Brief: What lines of the data below hold "Expedia"? Show them.

The data:
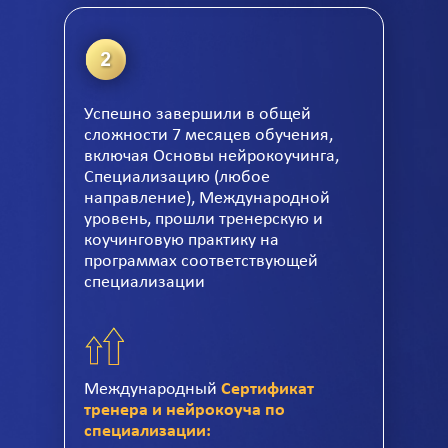
Успешно завершили в общей
сложности 7 месяцев обучения,
включая Основы нейрокоучинга,
Специализацию (любое
направление), Международной
уровень, прошли тренерскую и
коучинговую практику на
программах соответствующей
специализации
Международный
Сертификат
тренера и нейрокоуча по
специализации:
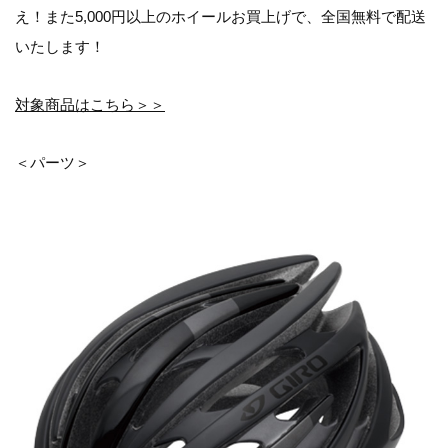
え！また5,000円以上のホイールお買上げで、全国無料で配送
いたします！
対象商品はこちら＞＞
＜パーツ＞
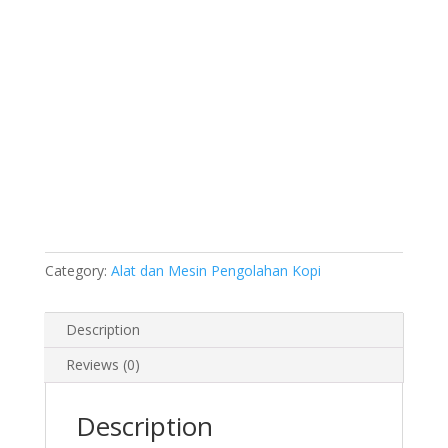
Category:
Alat dan Mesin Pengolahan Kopi
Description
Reviews (0)
Description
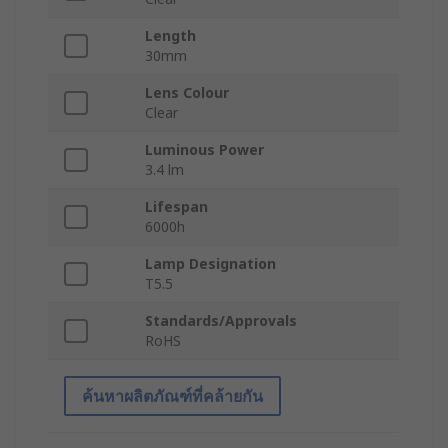
Length
30mm
Lens Colour
Clear
Luminous Power
3.4 lm
Lifespan
6000h
Lamp Designation
T5.5
Standards/Approvals
RoHS
ค้นหาผลิตภัณฑ์ที่คล้ายกัน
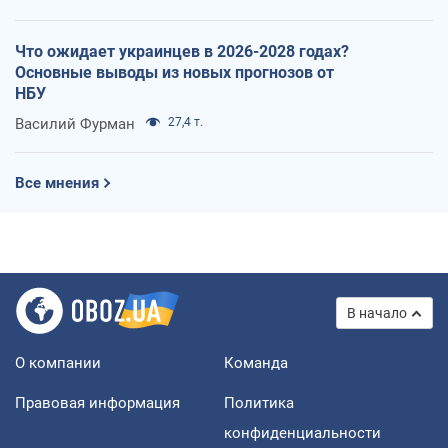
Что ожидает украинцев в 2026-2028 годах?
Основные выводы из новых прогнозов от
НБУ
Василий Фурман
27,4 т.
Все мнения
В начало
О компании
Команда
Правовая информация
Политика
конфиденциальности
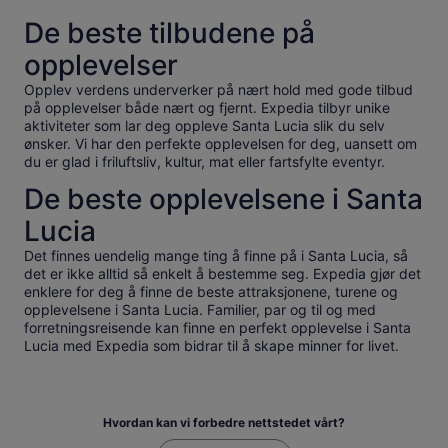
De beste tilbudene på
opplevelser
Opplev verdens underverker på nært hold med gode tilbud
på opplevelser både nært og fjernt. Expedia tilbyr unike
aktiviteter som lar deg oppleve Santa Lucia slik du selv
ønsker. Vi har den perfekte opplevelsen for deg, uansett om
du er glad i friluftsliv, kultur, mat eller fartsfylte eventyr.
De beste opplevelsene i Santa
Lucia
Det finnes uendelig mange ting å finne på i Santa Lucia, så
det er ikke alltid så enkelt å bestemme seg. Expedia gjør det
enklere for deg å finne de beste attraksjonene, turene og
opplevelsene i Santa Lucia. Familier, par og til og med
forretningsreisende kan finne en perfekt opplevelse i Santa
Lucia med Expedia som bidrar til å skape minner for livet.
Hvordan kan vi forbedre nettstedet vårt?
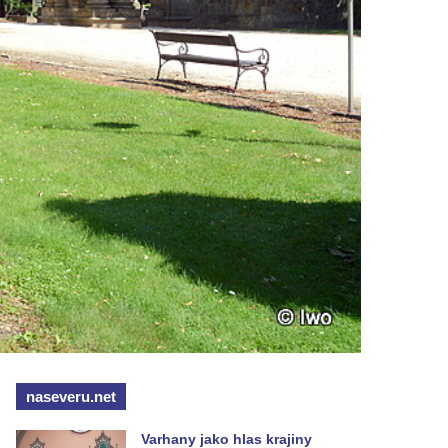
naseveru.net
Varhany jako hlas krajiny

The completed task:
på opplevelser både nært og fjernt. Expedia tilbyr unike
det er ikke alltid så enkelt å bestemme seg. Expedia gjør det
Lucia med Expedia som bidrar til å skape minner for livet.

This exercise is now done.